1. Field of the Invention
Embodiments of the invention generally relate to fabrication processes, and more specifically, for treatment processes and deposition processes while forming a material on a substrate.
2. Description of the Related Art
In the field of semiconductor processing, flat-panel display processing or other electronic device processing, vapor deposition processes have played an important role in depositing materials on substrates. As the geometries of electronic devices continue to shrink and the density of devices continues to increase, the size and aspect ratio of the features are becoming more aggressive. Feature sizes of about 45 nm or smaller and aspect ratios of 10, 20, 30 or greater are more frequently desired during fabrication processes. While conventional chemical vapor deposition (CVD) processes have proved successful, aggressive device geometries require an alternative deposition technique, such as atomic layer deposition (ALD). During an ALD process, chemical precursors or reactant gases are sequentially introduced into a process chamber containing a substrate. Generally, a first precursor gas is administered into the process chamber and is adsorbed onto the substrate surface. A second precursor gas is administered into the process chamber and reacts with the first precursor to form a deposited material. A purge step is typically carried out between the delivery of each precursor gas and may be a continuous purge with a carrier gas or a pulse purge between the delivery of the precursor gases.
Atomic layer deposition processes have been successfully implemented for depositing dielectric layers, barrier layers and conductive layers. Dielectric materials deposited by ALD processes for gate and capacitor applications include hafnium oxide, hafnium silicate, zirconium oxide and tantalum oxide. Generally, an ALD process provides a deposited material with lower impurities and better conformality and control of film thickness when compared to a CVD process. However, an ALD process usually has a slower deposition rate than a comparable CVD process for depositing a material of similar composition. Therefore, an ALD process that reduces the overall fabrication throughput may be less attractive than the comparable CVD process. By utilizing a batch tool, productivity may be improved without sacrificing the benefits provided by ALD processes.
A batch deposition process may be used to maintain or increase throughput during a fabrication process by simultaneously processing multiple substrates within a single chamber. However, batch processes using CVD techniques remain limited due to the smaller geometries of modern devices. Current batch deposition processes utilizing ALD techniques may have an incubation delay prior to the onset of a constant deposition rate. The incubation delay may be attributed to a homogenous terminated surface of functional groups, such as hydrides, hydroxides, silicides and the like.
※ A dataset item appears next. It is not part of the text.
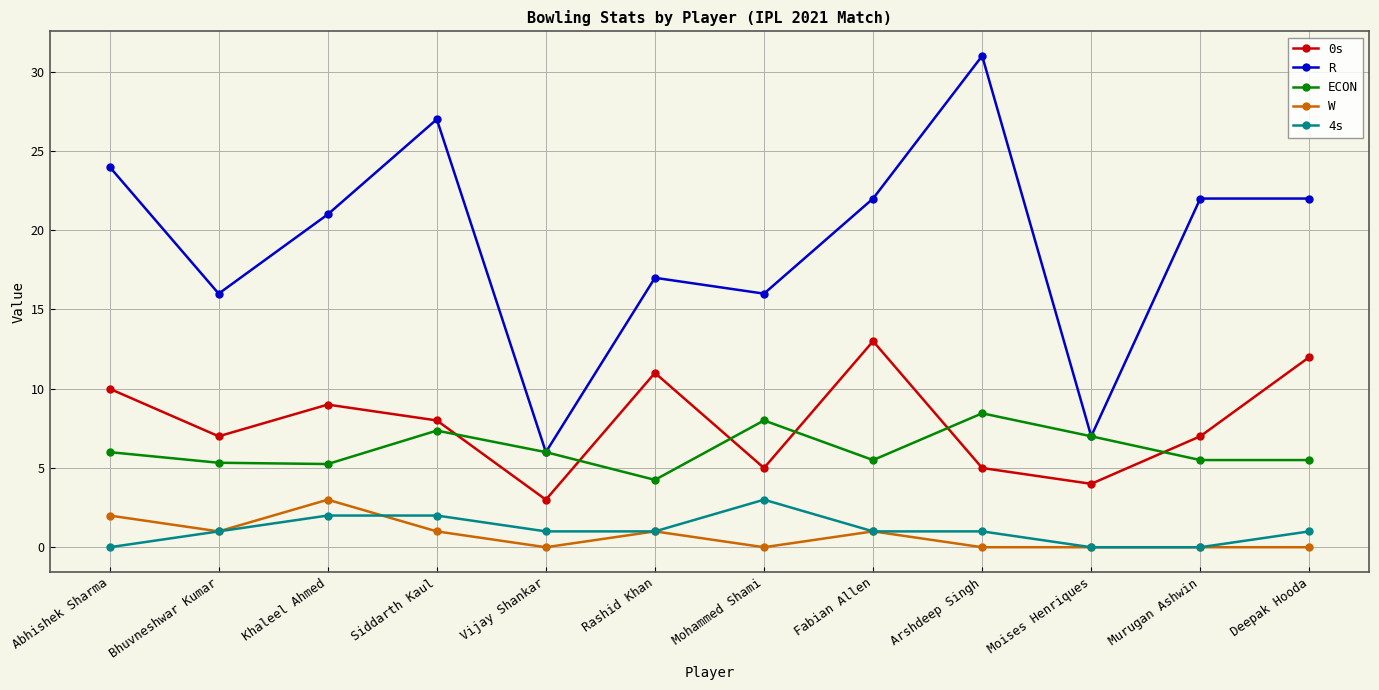

What is the difference between the highest and lowest values at Murugan Ashwin?

22.0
Also, current ALD batch deposition processes may form high levels of particulates and other contaminants that end-up on the substrate surface. Contaminated surfaces may further increase incubation delay, as well as cause defects within the deposited material that lead to poor device performance.
Therefore, there is a need for a deposition process to decrease the incubation delay and reduce contaminants on a substrate surface prior to depositing a material, preferably, a hafnium oxide material during an ALD batch process.